To do:
Nothing but the lines below between the line holding "Поділ вартості доставки" and the line holding "створення доставок і не тільки", inclusive, should appear in the answer, each set down exactly.
(Beginning of Data shown)
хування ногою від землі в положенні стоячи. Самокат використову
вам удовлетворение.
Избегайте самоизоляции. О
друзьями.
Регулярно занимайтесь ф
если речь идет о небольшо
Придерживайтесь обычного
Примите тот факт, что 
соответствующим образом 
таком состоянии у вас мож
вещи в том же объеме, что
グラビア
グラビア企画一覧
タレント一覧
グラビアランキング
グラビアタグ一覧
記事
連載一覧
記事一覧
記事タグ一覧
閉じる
(End of Data shown)
(Beginning of Data shown)
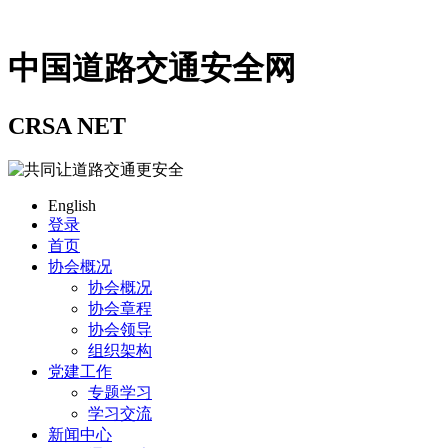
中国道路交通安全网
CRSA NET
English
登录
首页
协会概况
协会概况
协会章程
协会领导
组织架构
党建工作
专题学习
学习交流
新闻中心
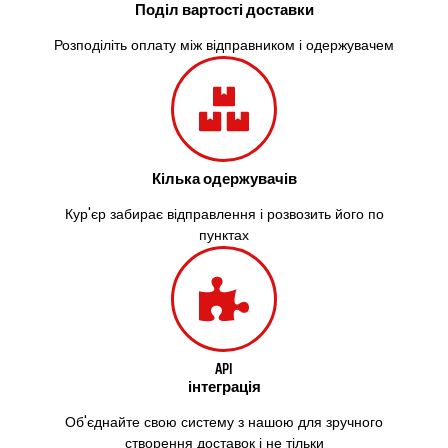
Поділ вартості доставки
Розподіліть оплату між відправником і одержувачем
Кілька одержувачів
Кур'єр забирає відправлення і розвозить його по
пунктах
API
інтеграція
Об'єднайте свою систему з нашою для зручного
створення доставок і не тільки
(End of Data shown)
Written answer:
Поділ вартості доставки
Розподіліть оплату між відправником і одержувачем
Кілька одержувачів
Кур'єр забирає відправлення і розвозить його по
пунктах
API
інтеграція
Об'єднайте свою систему з нашою для зручного
створення доставок і не тільки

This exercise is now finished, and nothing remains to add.